Hum, voilà un livre qui dérange, par le sujet, le regard qu'il nous pousse à porter, la révélation qu'il apporte. Je l'ai acheté quand il est sorti en poche, je l'ai commencé, mais à l'époque j'étais trop jeune et rigide pour accepter de suivre Schmitt, j'ai refermé le livre au bout de 100 pages pour ne le redécouvrir qu'aujourd'hui.
Oh n'imaginez pas qu'aujourd'hui j'ai plus de sagesse pour lire un écrit tel que celui là mais surement plus de maturité et de détachement.
C'est un travail osé, écrire sur Hitler c'est prendre le risque d'être associé à ce terrible nom, c'est se tirer une balle dans le pied professionnellement. Et bien non,
Eric Emmanuel Schmitt s'est sorti de cet exercice de manière prodigieuse !
Il a l'idée surprenante d'écrire sur deux Hitler, l'un le réel, qu'il nomme Hitler et l'autre l'imaginaire : Adolf H. Il débute deux histoires, deux chemins de vie, que nous découvrons en alternance de paragraphe en paragraphe en partant de la réussite(Adolf H.) ou non (Hitler)au concours de l'école des beaux arts.
Ce n'est pas tant cet événement qui va tout déterminer, mais comment dans une vie, la manière d'appréhender, la capacité à se relever, à exister dans une société peut nous pousser à vivre une autre vie.
Eric Emmanuel Schmitt nous proposer d'analyser et de comprendre.
Comment souhaiter comprendre l'horreur ? Ce n'est pas de cela dont il s'agit, il souhaite nous amener à réaliser qu'Hitler n'est rien d'autre qu'un être humain qui pour exister, pour devenir quelqu'un va petit à petit se transformer en cet être sans affect pour les autres, qui ne prend plaisir que lorsqu'il convainc les foules et se fait aimer d'elle, pour cela il ira jusqu'à devenir antisémite (au départ, il ne l'est pas).
Hitler, dans sa névrose, explique de nombreuses choses grâce à la pensée magique, il va se croire invincible puisqu'il échappe plusieurs fois à la mort, il va déterminer le peuple juif comme étant les responsables de perte de la première guerre : il a besoin de tout rationaliser.
Nous comprenons comment un manque conséquent d'estime de soi peut conduire à un besoin d'accomplissement au prix de l'horreur, comment chacun d'entre nous peut basculer dans sa part mortifère dans le seul but d'exister, de ne plus se dégouter et d'être enfin reconnu.
En présentant son double, Adolf H., l'auteur nous brosse le portrait de celui qui fait face, qui prend les devants, qui essaye de comprendre.
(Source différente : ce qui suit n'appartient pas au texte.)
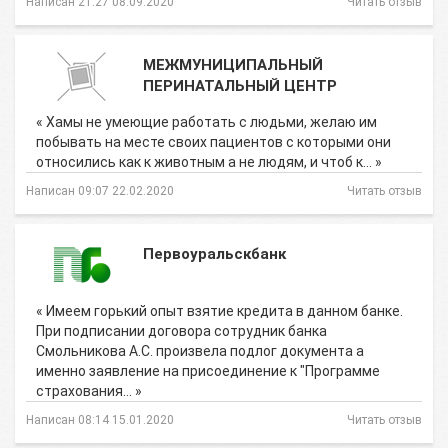
Написан 21:27 08.09.2020
Читать отзыв
МЕЖМУНИЦИПАЛЬНЫЙ
ПЕРИНАТАЛЬНЫЙ ЦЕНТР
« Хамы не умеющие работать с людьми, желаю им
побывать на месте своих пациентов с которыми они
относились как к животным а не людям, и чтоб к… »
Написан 09:07 22.02.2020
Читать отзыв
Первоуральскбанк
« Имеем горький опыт взятие кредита в данном банке.
При подписании договора сотрудник банка
Смольникова А.С. произвела подлог документа а
именно заявление на присоединение к "Программе
страхования… »
Написан 08:14 15.01.2020
Читать отзыв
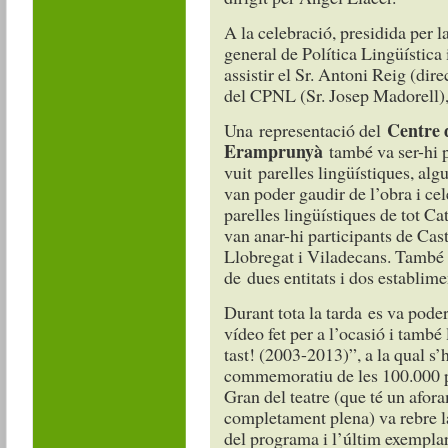
A la celebració, presidida per l
general de Política Lingüística
assistir el Sr. Antoni Reig (dire
del CPNL (Sr. Josep Madorell), e
Centre 
Una representació del
Eramprunyà
també va ser-hi 
vuit parelles lingüístiques, algu
van poder gaudir de l’obra i cel
parelles lingüístiques de tot 
van anar-hi participants de Cas
Llobregat i Viladecans. També 
de dues entitats i dos establime
Durant tota la tarda es va pode
vídeo fet per a l’ocasió i tamb
tast! (2003-2013)”, a la qual s’
commemoratiu de les 100.000 par
Gran del teatre (que té un afor
completament plena) va rebre l
del programa i l’últim exemplar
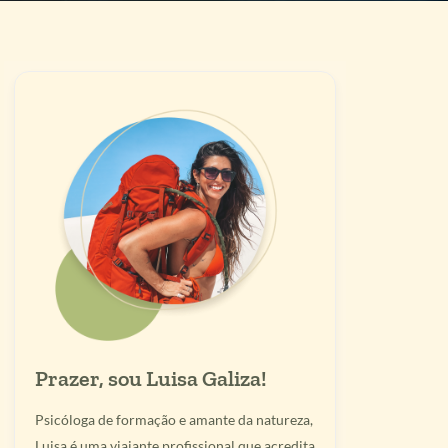
Prazer, sou Luisa Galiza!
Psicóloga de formação e amante da natureza,
Luisa é uma viajante profissional que acredita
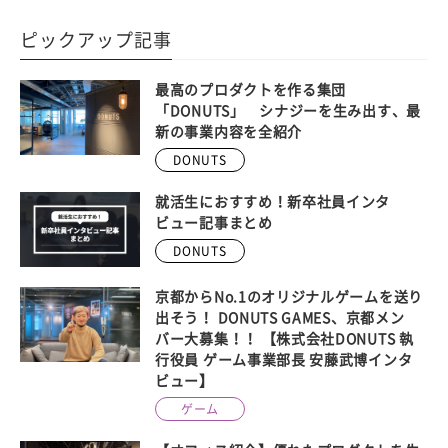
ピックアップ記事
最高のプロダクトを作る集団
「DONUTS」 シナジーを生み出す、最
新の事業内容を全紹介
DONUTS
就活生におすすめ！新卒社員インタ
ビュー記事まとめ
DONUTS
京都からNo.1のオリジナルゲームを送り
出そう！ DONUTS GAMES、京都メン
バー大募集！！ 【株式会社DONUTS 執
行役員 ゲーム事業部長 安藤武博インタ
ビュー】
ゲーム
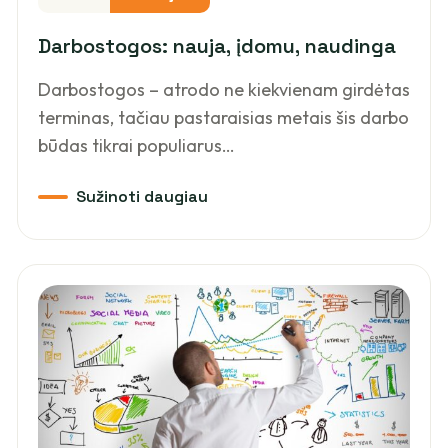
Darbostogos: nauja, įdomu, naudinga
Darbostogos – atrodo ne kiekvienam girdėtas
terminas, tačiau pastaraisias metais šis darbo
būdas tikrai populiarus…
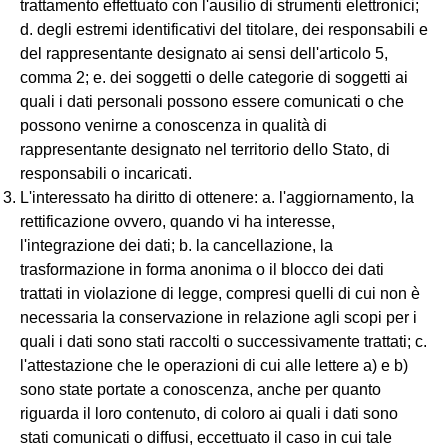
trattamento effettuato con l'ausilio di strumenti elettronici;
d. degli estremi identificativi del titolare, dei responsabili e
del rappresentante designato ai sensi dell'articolo 5,
comma 2; e. dei soggetti o delle categorie di soggetti ai
quali i dati personali possono essere comunicati o che
possono venirne a conoscenza in qualità di
rappresentante designato nel territorio dello Stato, di
responsabili o incaricati.
L'interessato ha diritto di ottenere: a. l'aggiornamento, la
rettificazione ovvero, quando vi ha interesse,
l'integrazione dei dati; b. la cancellazione, la
trasformazione in forma anonima o il blocco dei dati
trattati in violazione di legge, compresi quelli di cui non è
necessaria la conservazione in relazione agli scopi per i
quali i dati sono stati raccolti o successivamente trattati; c.
l'attestazione che le operazioni di cui alle lettere a) e b)
sono state portate a conoscenza, anche per quanto
riguarda il loro contenuto, di coloro ai quali i dati sono
stati comunicati o diffusi, eccettuato il caso in cui tale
Il nous facilite le travail de discernement, renvoie au contraire, à un autre chemin possible de vie, à la résilience.
Est-ce que le fait d'avoir été rejeté et battu par un père peut conduire à devenir un être malfaisant, ou est-il aussi acteur de sa vie en décidant de travailler sur lui, de souhaiter devenir meilleur en reconnaissant avoir des problèmes ?
Voilà un roman psychologique même si l'auteur s'en défend, une analyse d'une existence et un énorme travail historique. Il m'a amené à me poser des questions que je souhaitais éviter. Avant ce livre, Hitler n'était qu'un personnage infâme, explication simpliste me protégeant et ne permettant aucune comparaison avec celle que je suis. Aujourd'hui, j'ai conscience que cet être abject peut éclore en chacun de nous, que nous avons tous une part d'inhumanité et que nous avons le pouvoir de nous poser des questions sur nos vérités, sur les raisons de penser telle ou telle chose, de remettre en question le fondement de chaque opinion.
Alors, oui, lire ce livre n'est pas aisé, il faut savoir se détacher du personnage, il faut accepter de rentrer en lui, de suivre ses chemins de pensées aussi monstrueux soient ils, en ayant à l'esprit qu'en comprenant nous éviterons de revivre la même chose.